# Resetting Phone



## gabbysiegel (Feb 25, 2020)

Once I do a factory reset on the iPhone, can I give this phone to my friend? If so, how can I switch the phone over to a) another carrier, or b) another wireless plan?


----------



## tomg35 (Jan 7, 2020)

Before you can dispose of the phone you should remove it from your apple account. Unlocking the phone to another carrier depends on your geographic location as I believe the rules can depend - talk to your current carrier.

not sure what you mean by wireless plan


----------



## Couriant (Mar 26, 2002)

I'm guessing it depends on the phone. If it was purchased through the wireless vendor, then it may be stuck with that service.

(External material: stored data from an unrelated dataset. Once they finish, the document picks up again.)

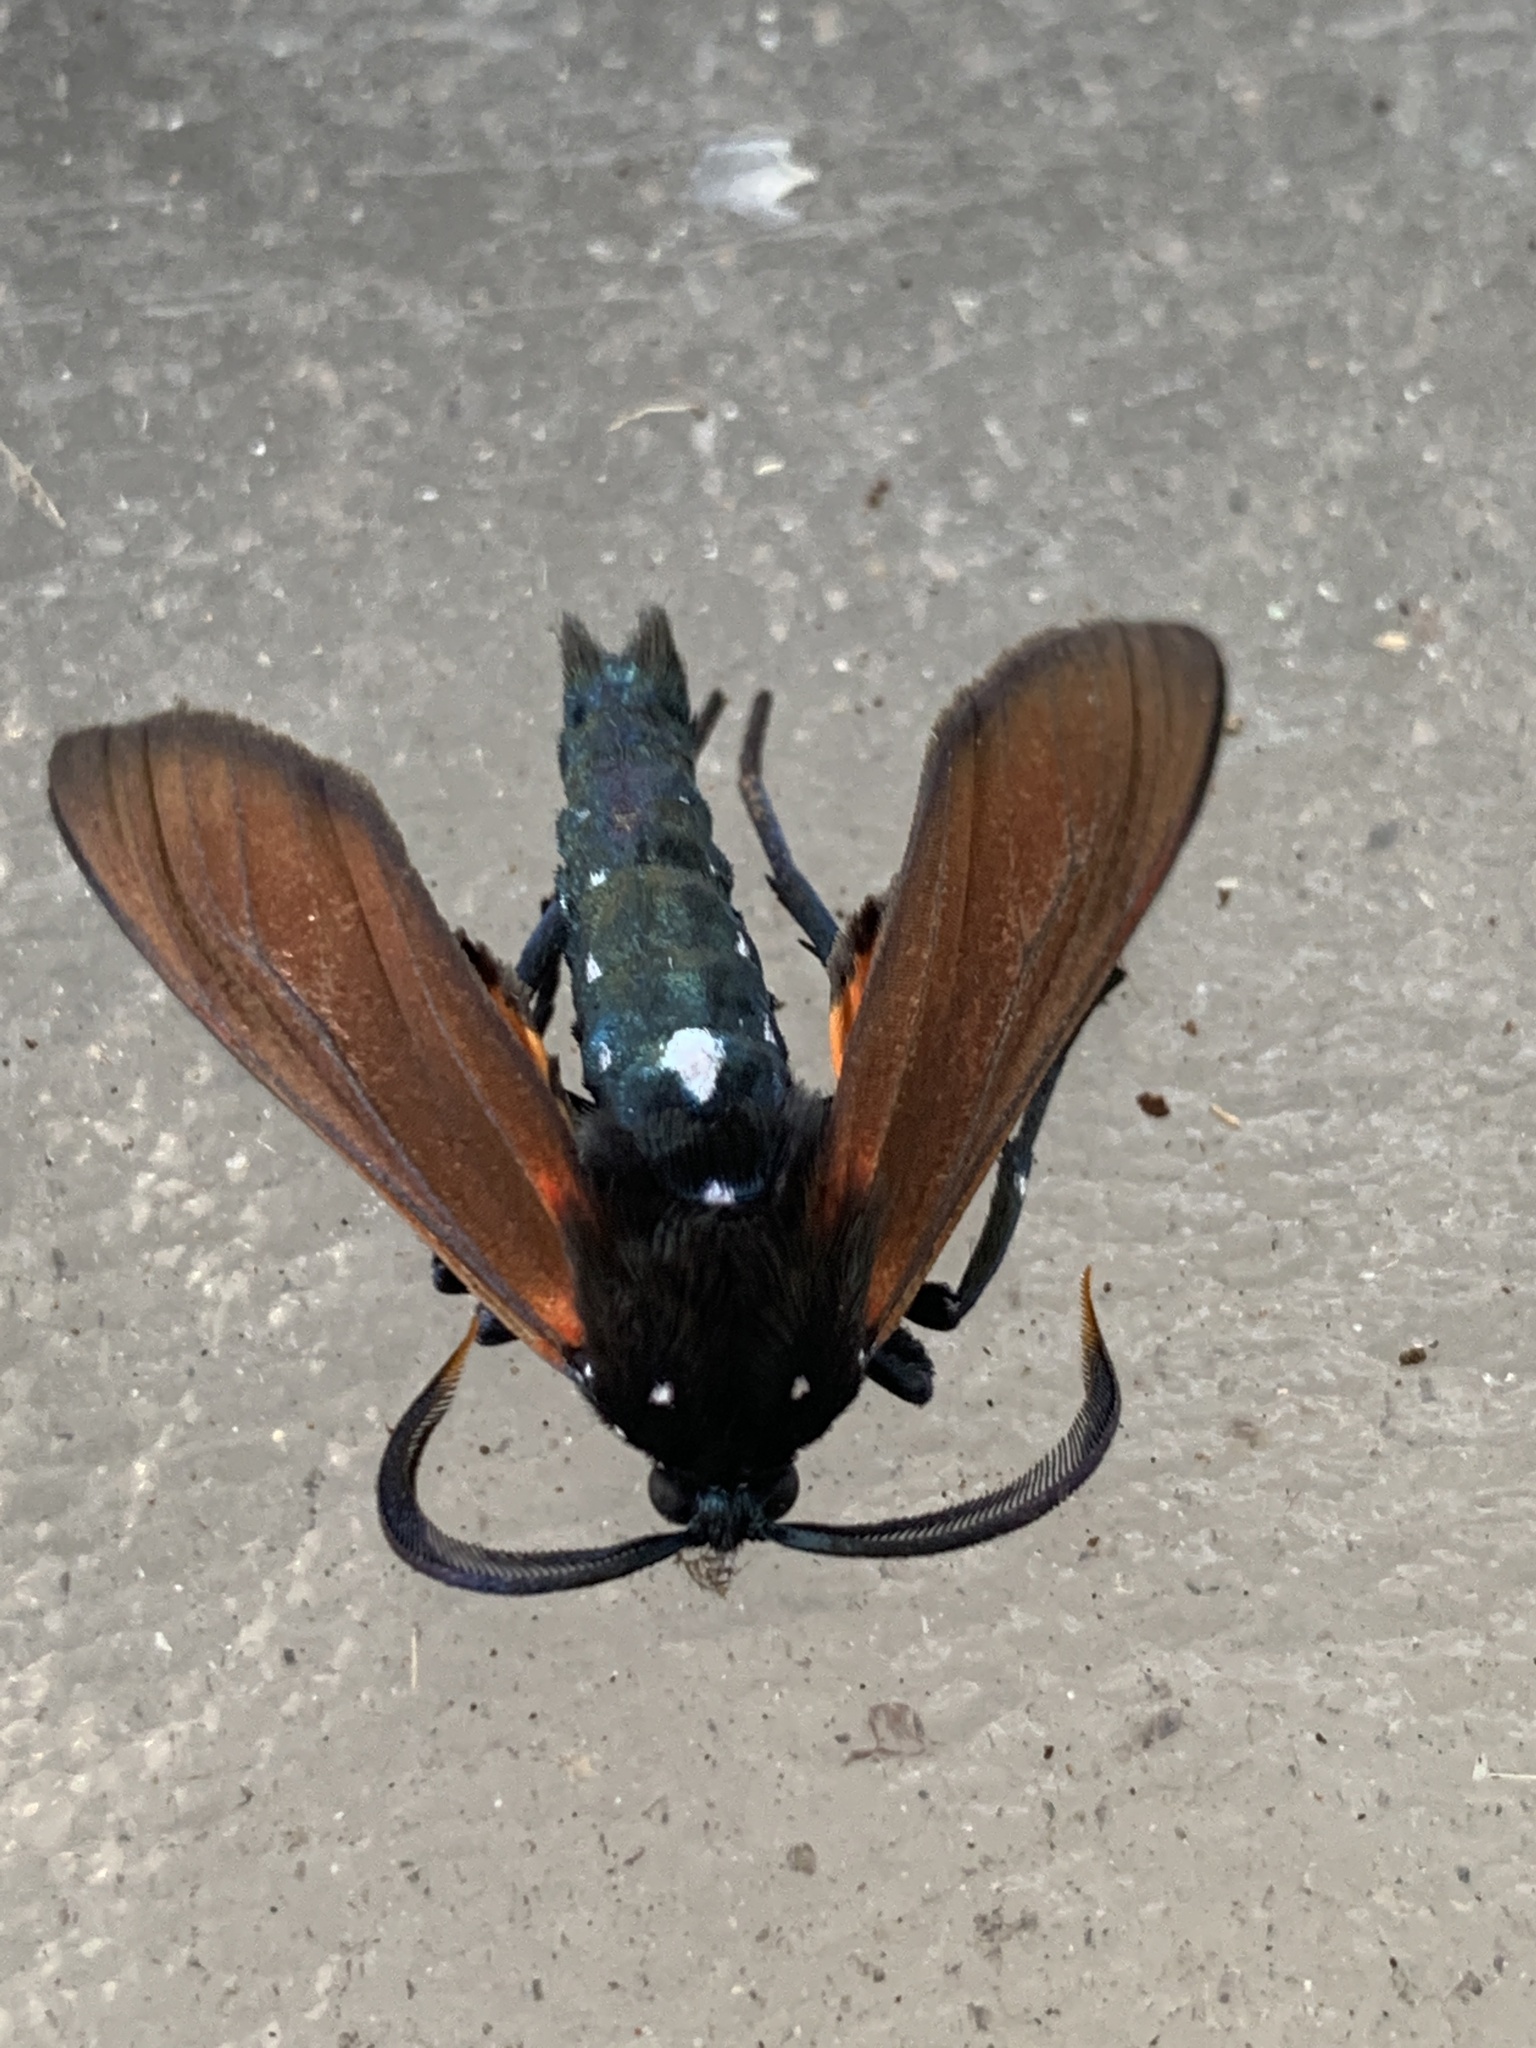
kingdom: Animalia
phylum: Arthropoda
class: Insecta
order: Lepidoptera
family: Erebidae
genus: Empyreuma
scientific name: Empyreuma pugione
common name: Spotted oleander caterpillar moth
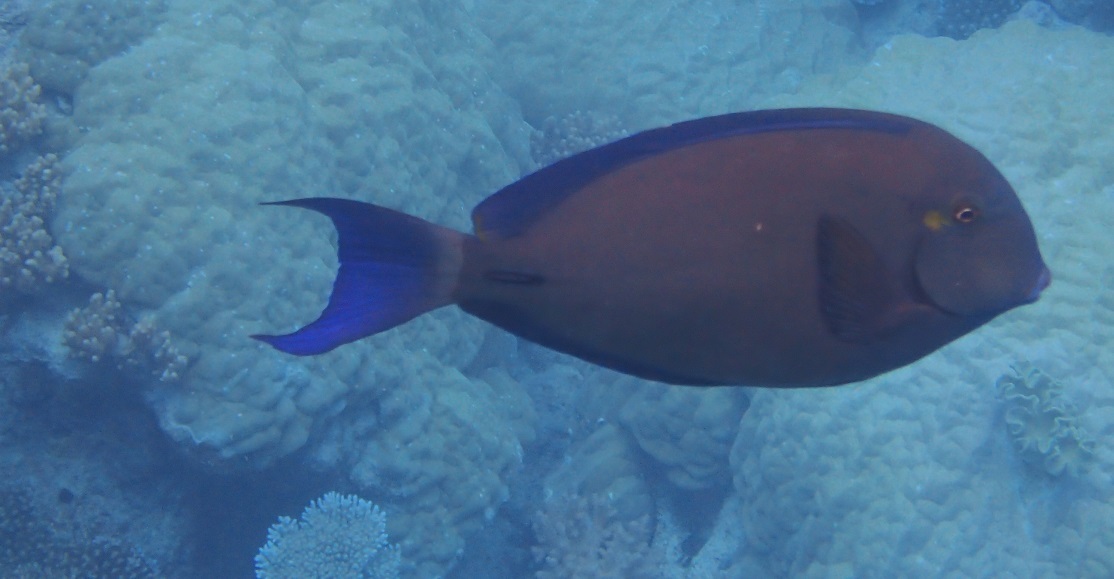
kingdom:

I tried to do this a few years ago and they wouldn't touch the phone because it was on a different carrier, though it may be different now. check with the carrier that your friend is going to see if they are willing to set up an account with that phone.


----------



## bluese (Mar 19, 2020)

If your iPhone is locked to a carrier, to switch to another carrier, you should contact your carrier's customer supports to unlock your iPhone. 

Before calling, keep the following information about your iPhone handy, as you may be asked for it to place the request.

• Type of subscription/customer. (Postpaid/Prepaid/Previous Customer)

• Your phone number.

• IMEI number of your iPhone.

• First and last name of the iPhone's account.

• The account holder's Social Security Number (SSN).

• Registered email address.

• A finished contract.


----------